---------- Exercise text ----------

Alex Gow is a musician with incredible attention to detail. Best known for Oh Mercy, his new project Perfect Moment marries Australian kitsch with indie cocktail dance music. Think Leonard Cohen fronting New Order.

The album KANGOUROU is an audacious excursion through love, loss, and lockdowns and contains a song originally written for John Farnham. Alex Gow takes you track by track through your new favorite album.


Kangourou opens with Alex Gow uttering “Take me out to a nightclub, you know I’ve never been” as his cocktail dance album commences with a song that also references Velvet Underground’s Some Kind of Love. “It is this quasi-dance music, indie disco album and I don’t like dancing,” Gow says, owning the irony. “You’ll never see me on a dance floor. I like watching people dance, there’s a sense of the voyeur there. I’d like to think the entire record has a visual and sonic audacity to it. Opening the record with that line, over the top of a Depeche Mode meets New Order meets the Reels dance rhythm was appropriately audacious. The Reels’ Beautiful was a record I kept returning to. I’m attracted to talented songwriters who ended up occupying these weird nooks and crannies of the Australian music industry, for better or worse professionally.”

“Bushfire Ballet”

More Peter Hook-inspired cavernous bass, with pedal steel courtesy ‘Evil’ Graham Lee (The Triffids) and a kookaburra courtesy Instagram. “Bushfire Ballet is a phrase I used to describe a series of stretches an ex-girlfriend would do in the morning. It was the summer where it was all about bushfires and tragedy, and my ex doing these sublime stretches. When that relationship ended, I thought about what would be the thing I miss most? Once I had that metaphor, I just had to fill in the gaps.”

“Not This Time”

One of Kangourou’s most elegant moments – a dissertation of self-sabotage, boasting sultry saxophone and guest vocals from Sarah Pink. “I was thinking about the inclination of self-sabotage, which I’ve been guilty of. Serial self-sabotage. The idea is that when things get to a particular stage, in this case, a romantic relationship, some of us are born with instincts to ruin that and start again. I took it out of the autobiographical stage at that point. I’d been reading Bruce Springsteen’s biography, he seemed to be a serial self-sabotager as well. In one chapter he was attempting to convince himself this time things would change. I thought I’d carry through with those ideas. Maybe for some people, they’ll find it comforting, this idea of motivating yourself to not slip back into these patterns of poor behavior.”

“Time & Date NY”

---------- Information shown ----------

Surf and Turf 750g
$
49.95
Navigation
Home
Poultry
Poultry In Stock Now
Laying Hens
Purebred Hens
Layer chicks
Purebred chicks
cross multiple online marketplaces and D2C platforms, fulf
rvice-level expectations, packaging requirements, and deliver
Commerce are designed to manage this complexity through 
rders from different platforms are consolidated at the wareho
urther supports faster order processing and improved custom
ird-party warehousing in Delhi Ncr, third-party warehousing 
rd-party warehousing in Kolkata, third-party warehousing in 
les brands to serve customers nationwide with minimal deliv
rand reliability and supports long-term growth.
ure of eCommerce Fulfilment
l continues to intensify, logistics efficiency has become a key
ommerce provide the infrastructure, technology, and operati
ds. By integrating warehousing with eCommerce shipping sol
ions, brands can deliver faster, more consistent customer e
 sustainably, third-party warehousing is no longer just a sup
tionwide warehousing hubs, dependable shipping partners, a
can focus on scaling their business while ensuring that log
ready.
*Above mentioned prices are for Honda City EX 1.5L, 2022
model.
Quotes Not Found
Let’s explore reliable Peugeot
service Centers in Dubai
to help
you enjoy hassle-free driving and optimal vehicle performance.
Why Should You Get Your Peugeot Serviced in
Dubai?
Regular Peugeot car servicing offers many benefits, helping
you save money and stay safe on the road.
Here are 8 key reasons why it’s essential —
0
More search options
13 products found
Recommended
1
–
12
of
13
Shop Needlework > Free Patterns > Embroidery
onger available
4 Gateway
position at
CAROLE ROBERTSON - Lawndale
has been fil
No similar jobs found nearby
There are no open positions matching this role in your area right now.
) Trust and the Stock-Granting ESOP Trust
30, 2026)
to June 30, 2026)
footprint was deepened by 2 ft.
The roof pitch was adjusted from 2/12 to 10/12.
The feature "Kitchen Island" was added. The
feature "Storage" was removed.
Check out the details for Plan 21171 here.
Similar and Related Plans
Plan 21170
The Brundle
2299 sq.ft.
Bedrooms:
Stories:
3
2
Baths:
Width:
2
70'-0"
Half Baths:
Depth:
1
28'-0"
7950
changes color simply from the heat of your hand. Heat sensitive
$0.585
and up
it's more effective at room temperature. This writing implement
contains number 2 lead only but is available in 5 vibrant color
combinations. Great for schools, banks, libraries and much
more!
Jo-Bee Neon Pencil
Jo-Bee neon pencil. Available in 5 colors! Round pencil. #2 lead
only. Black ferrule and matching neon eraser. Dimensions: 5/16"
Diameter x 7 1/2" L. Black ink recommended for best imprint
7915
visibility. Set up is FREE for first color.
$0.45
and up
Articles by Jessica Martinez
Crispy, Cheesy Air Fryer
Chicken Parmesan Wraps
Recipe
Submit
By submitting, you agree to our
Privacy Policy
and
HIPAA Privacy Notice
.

----------

• [Task instructions]
[A] List the song titles that appear in quotation marks as separate headings in the article about the album Kangourou.
[B] Echo the lines of the entries, beginning with the first line of the entries and continuing through the line that contains "rvice-level expectations, packaging".

• [Expected responses]
[A]
"Bushfire Ballet"
"Not This Time"
"Time & Date NY"

[B]
Surf and Turf 750g
$
49.95
Navigation
Home
Poultry
Poultry In Stock Now
Laying Hens
Purebred Hens
Layer chicks
Purebred chicks
cross multiple online marketplaces and D2C platforms, fulf
rvice-level expectations, packaging requirements, and deliver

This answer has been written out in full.